Zentrale Fragestellung: Wie passe ich mein Farbkonzept in das umgebende Umfeld ein?

Auch werden in diesen Satzungen oft Farbtöne nur im Lokalkolorit, der in der Umgebung des Ortes vorkommenden Farbigkeit vorgeschrieben. Dies bedeutet manchmal eine Einschränkung der Farb- und Materialwahl. Besonders bei denkmalgeschützten Objekten ist unbedingt auf die Rücksprache mit den zuständigen Behörden, dem Stadtplanungsamt und der jeweiligen Denkmalschutzbehörde zu achten. Unter dem Begriff „Gestaltungssatzung“ zeigt uns das Internet eine Reihe von bebilderten Beispielen.

Prägendes Umfeld

Das klassische Schwarzwaldhaus ist geprägt durch ein riesiges Dach, das friesische Bauernhaus ist mit Klinkern verkleidet und hat ein mit Reet gedecktes Dach und das Bürgerhaus in einer schwäbischen Kleinstadt ist verputzt, hat eine Biberschwanzdeckung und Klappläden. Jedes Umfeld, jede Landschaft prägt auch ihre ortstypische Bauweise und Architektur. Geschichtlich gesehen, hat man früher beim Bauen immer die Materialien verwendet, die in der Umgebung vorkamen. Auch beim Anstrich hat man auf in der Gegend vorkommende Kalk- oder Ockergruben zugegriffen, um die Häuser damit zu weißeln oder zu gestalten. Kalk hatte zusätzlich immer eine desinfizierende Funktion und die Intervalle, ein Haus in Farbe zu tünchen, waren wesentlich kürzer als heute. Auf der griechischen Insel Santorin werden auch heute noch die Häuser jährlich frisch gekalkt – heute jedoch mehr aus denkmalpflegerischen und touristischen Gründen. Auch in Stuttgarter Treppenhäusern wurde das frische Weißeln der Treppe in Einzelfällen noch bis in die 80er-/90er- Jahre hinein praktiziert. Neuerdings ist es kein Problem, Marmor oder andere Natursteine aus dem fernen Osten oder Südamerika zu importieren und damit Häuser in Niederbayern, auf der Schwäbischen Alb oder der Lüneburger Heide zu verkleiden. Hier stellt sich die Frage, ob das unbedingt sein muss und wie das vorhandene Umfeld diese Eingriffe verträgt.

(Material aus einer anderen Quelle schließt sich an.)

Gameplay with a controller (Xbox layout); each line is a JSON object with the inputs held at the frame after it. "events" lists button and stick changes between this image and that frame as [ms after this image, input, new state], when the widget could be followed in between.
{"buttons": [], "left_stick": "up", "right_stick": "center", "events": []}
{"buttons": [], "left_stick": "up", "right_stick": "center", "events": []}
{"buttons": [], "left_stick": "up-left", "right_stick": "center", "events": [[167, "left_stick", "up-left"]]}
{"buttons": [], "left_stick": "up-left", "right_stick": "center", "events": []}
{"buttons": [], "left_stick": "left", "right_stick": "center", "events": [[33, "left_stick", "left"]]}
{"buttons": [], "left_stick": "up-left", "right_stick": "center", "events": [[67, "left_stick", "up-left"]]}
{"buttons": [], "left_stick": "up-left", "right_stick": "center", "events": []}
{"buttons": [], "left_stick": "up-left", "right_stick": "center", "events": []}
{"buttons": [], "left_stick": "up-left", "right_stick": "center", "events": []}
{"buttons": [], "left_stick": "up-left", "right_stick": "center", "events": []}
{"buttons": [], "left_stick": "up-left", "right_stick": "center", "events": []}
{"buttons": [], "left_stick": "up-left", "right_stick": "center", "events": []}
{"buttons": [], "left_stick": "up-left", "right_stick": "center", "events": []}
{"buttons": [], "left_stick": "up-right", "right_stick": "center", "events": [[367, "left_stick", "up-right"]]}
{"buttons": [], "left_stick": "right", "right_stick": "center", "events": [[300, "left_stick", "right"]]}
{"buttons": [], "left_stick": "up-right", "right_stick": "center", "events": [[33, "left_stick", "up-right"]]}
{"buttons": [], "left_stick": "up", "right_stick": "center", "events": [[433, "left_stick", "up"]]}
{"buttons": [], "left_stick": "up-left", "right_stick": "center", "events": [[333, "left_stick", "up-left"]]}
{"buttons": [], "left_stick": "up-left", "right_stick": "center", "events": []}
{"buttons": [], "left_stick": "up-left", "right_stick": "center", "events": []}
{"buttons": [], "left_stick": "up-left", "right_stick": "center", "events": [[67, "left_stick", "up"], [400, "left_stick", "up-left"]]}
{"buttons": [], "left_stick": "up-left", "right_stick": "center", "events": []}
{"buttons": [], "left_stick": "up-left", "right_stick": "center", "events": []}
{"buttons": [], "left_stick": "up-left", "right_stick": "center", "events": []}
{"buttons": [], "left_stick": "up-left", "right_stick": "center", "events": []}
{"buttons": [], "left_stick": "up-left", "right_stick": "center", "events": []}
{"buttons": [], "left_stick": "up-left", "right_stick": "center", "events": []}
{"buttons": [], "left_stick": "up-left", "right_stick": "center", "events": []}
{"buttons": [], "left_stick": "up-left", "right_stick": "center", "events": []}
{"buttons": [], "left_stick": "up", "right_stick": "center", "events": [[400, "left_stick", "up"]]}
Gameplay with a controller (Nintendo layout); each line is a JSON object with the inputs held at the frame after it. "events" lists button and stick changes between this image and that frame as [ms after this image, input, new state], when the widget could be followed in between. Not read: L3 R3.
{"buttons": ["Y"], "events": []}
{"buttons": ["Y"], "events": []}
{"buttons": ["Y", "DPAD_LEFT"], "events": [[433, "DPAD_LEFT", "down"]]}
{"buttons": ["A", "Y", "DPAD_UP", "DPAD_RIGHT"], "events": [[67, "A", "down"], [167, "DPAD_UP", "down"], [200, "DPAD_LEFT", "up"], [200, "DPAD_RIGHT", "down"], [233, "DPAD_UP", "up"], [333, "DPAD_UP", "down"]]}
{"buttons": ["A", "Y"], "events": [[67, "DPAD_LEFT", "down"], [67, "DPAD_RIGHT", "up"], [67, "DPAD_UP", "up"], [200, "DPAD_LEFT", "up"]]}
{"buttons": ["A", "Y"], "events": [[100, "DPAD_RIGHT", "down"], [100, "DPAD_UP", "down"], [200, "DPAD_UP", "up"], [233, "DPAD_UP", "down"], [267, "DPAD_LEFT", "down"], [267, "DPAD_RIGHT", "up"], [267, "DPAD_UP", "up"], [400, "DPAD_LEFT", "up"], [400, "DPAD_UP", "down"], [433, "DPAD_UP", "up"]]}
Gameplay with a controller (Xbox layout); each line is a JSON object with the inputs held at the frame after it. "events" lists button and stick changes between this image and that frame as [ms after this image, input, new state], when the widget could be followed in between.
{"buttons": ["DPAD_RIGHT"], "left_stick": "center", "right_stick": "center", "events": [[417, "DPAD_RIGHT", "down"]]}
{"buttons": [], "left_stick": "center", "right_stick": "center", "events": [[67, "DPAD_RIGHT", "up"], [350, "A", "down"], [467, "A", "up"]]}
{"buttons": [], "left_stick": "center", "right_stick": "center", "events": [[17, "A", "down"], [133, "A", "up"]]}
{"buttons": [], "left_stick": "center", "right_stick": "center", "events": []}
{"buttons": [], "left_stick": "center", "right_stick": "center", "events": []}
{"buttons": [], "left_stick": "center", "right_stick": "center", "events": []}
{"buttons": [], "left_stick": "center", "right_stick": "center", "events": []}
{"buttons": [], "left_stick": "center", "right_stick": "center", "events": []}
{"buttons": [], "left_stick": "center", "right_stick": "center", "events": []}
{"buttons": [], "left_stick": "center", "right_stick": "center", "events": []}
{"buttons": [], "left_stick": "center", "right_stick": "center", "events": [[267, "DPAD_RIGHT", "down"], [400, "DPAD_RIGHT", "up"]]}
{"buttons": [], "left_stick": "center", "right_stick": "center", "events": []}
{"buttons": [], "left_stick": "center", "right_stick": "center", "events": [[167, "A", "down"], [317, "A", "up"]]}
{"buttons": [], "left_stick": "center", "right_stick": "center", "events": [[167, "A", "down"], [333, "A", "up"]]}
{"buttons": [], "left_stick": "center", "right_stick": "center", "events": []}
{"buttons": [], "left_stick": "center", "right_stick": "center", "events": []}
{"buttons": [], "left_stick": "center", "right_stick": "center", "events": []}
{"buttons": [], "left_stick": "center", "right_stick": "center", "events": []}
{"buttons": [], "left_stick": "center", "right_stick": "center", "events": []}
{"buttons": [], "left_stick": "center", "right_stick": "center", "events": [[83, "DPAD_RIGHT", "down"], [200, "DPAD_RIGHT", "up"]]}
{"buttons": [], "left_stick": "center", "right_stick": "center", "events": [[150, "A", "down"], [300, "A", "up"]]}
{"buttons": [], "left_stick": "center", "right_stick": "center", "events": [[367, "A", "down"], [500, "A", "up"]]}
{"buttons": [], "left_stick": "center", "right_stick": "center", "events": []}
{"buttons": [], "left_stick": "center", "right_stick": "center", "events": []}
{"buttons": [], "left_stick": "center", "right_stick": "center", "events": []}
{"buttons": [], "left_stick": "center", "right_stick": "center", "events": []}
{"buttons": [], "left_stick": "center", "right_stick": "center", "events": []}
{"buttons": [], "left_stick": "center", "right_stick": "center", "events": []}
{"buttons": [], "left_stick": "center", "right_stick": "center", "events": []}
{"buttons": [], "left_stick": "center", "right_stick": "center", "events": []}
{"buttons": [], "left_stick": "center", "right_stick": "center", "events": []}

Für dieses ockerfarbene Fachwerk wurde der Farbton aus dem gegebenen Umfeld abgeleitet.

Die Nutzung

Welche Bewohner werden das Objekt in der Zukunft nutzen? Befinden wir uns in einem Gebiet, in welchem sich vornehmlich junge Familien mit Kindern angesiedelt haben, oder in einem „stylischen“ Yuppie-Areal? Oder liegt eine gemischte Wohnform von Kleinbetrieben mit Geschäften und alten und jungen Mitbewohnern vor? Bei jedem Projekt stellt sich dem Bearbeiter eines Objektes immer die Frage nach dem Nutzer und auch nach dessen „Lieblingsfarben“. Bei den Beratungsgesprächen zur Objektgestaltung muss der Gestalter eine besondere Sensibilität mitbringen, denn nicht jede Lieblingsfarbe fügt sich in eine gegebene Situation ein. Mit 48 Prozent sprechen sich die Deutschen für die Farbe Blau als Lieblingsfarbe aus. Eignet sich Blau aber auch, um unsere Fassaden damit zu gestalten? Fundierte Kenntnisse über die Wirkung von Farbe im Raum und im Umfeld können uns bei der Begründung eines Farbkonzeptes sehr gut helfen. Sind die vorgetragenen Argumente stichhaltig, lässt sich der Bauherr auch gerne von der Richtigkeit der Farbwahl überzeugen.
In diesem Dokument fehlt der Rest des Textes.